Reference level: h = 0 at ground. KE₁ + U₁ = KE₂ + U₂: 0 + mgh₁ = ½mv² + mgh₂. Cancel m: g(h₁ − h₂) = ½v². v = √(2 × 9.8 × (8 − 3)) = √98 = 9.90 m/s.

Marking: 1 correct conservation equation written; 1 substitution; 1 answer 9.90 m/s.

Q1.5

(a) F = P/v = 80 000/40 = 2000 N. (b) P_new = 2000 × 50 = 100 000 W = 100 kW. (c) Increase = (100 − 80)/80 × 100 = 25%.

Marking: 1 per part.

Q1.6

Stage 1 — frictionless hill: KE_bottom = mgh = 200 × 9.8 × 20 = 39 200 J.
Stage 2 — flat road (engine off): W_net = ΔKE: −300 × s = 0 − 39 200. s = 39 200/300 = 130.7 m.

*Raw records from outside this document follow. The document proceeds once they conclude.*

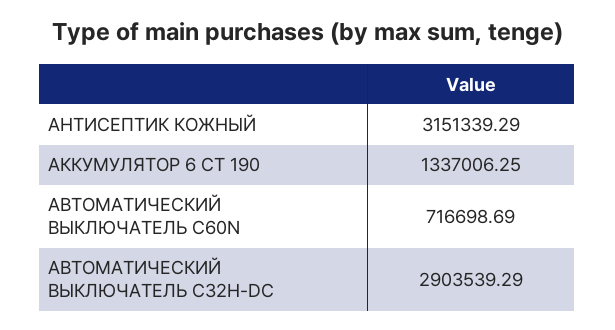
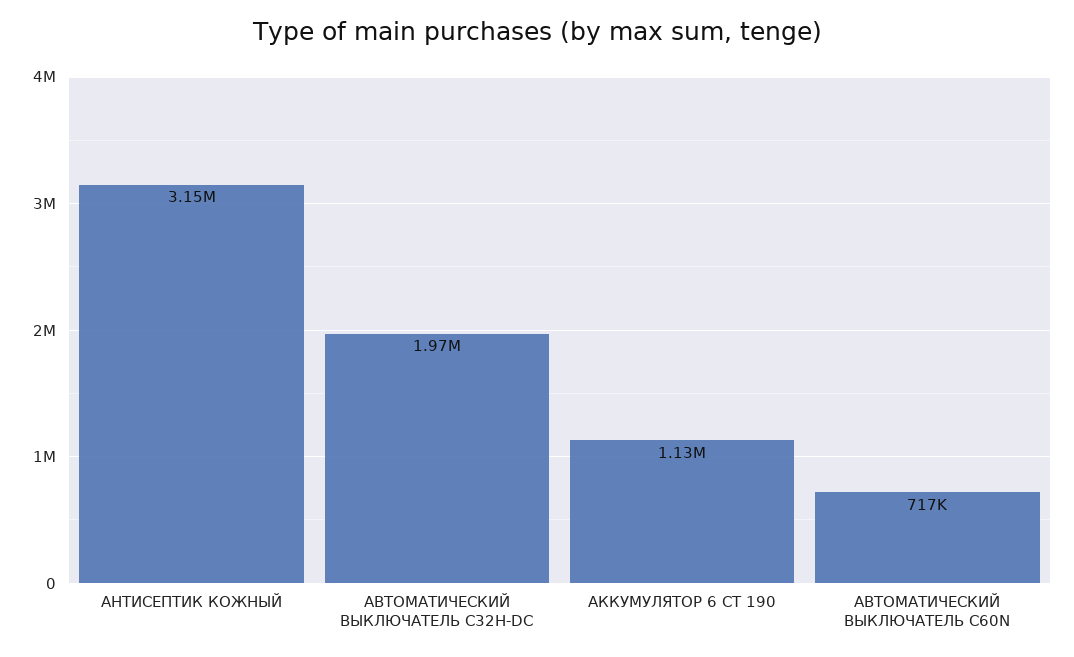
  {
    "АНТИСЕПТИК КОЖНЫЙ": 3151339.29,
-   "АККУМУЛЯТОР 6 CТ 190": 1337006.25,
+   "АККУМУЛЯТОР 6 CТ 190": 1130000,
    "АВТОМАТИЧЕСКИЙ ВЫКЛЮЧАТЕЛЬ C60N": 716698.69,
-   "АВТОМАТИЧЕСКИЙ ВЫКЛЮЧАТЕЛЬ C32H-DC": 2903539.29
+   "АВТОМАТИЧЕСКИЙ ВЫКЛЮЧАТЕЛЬ C32H-DC": 1970000
  }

Marking: 1 correct KE at bottom; 1 correct W_net equation set-up; 1 answer 130.7 m.

Q2.1

The curve is parabolic (concave up), not a straight line. This is because KE = ½mv² — kinetic energy is proportional to vsquared. Each equal increase in speed produces a progressively larger increase in KE.

Q2.2

From graph, KE at v = 5 m/s ≈ 25 J. Algebraic check: KE = ½ × 2 × 25 = 25 J. Consistent.

Q2.3

Error: the student treated KE as proportional to v (linear reasoning), but KE ∝ v². Correct statement: At 4 m/s, KE = 16 J; at 8 m/s (double the speed), KE = 64 J. Ratio = 64/16 = 4. Going from 4 m/s to 8 m/s (doubling speed) quadruples KE, not doubles it.

Q3.1

Error: student used slope distance (80 m) as Δh instead of vertical height. Δh = 80 × sin30° = 80 × 0.5 = 40 m. Corrected: ΔU = 5 × 9.8 × 40 = 1960 J (exactly half the student’s answer, because sin30° = 0.5).

Q3.2

Error: student used only W_applied = 1200 J, not W_net. W_net = W_applied + W_friction = 1200 + (−400) = 800 J. Corrected: ½mv² = 800 J → v = √(2 × 800/m). (If m = 10 kg: v = √160 = 12.6 m/s, not 15.5 m/s.)

Q3.3

Error: weight acts vertically and does zero work on horizontal motion. On a flat road at constant velocity, F_drive = F_resistance (from Newton 1) — not mg. The driving force equals the resistance force stated in the problem. If resistance = 900 N: P = 900 × 25 = 22 500 W = 22.5 kW — far more realistic than 294 kW.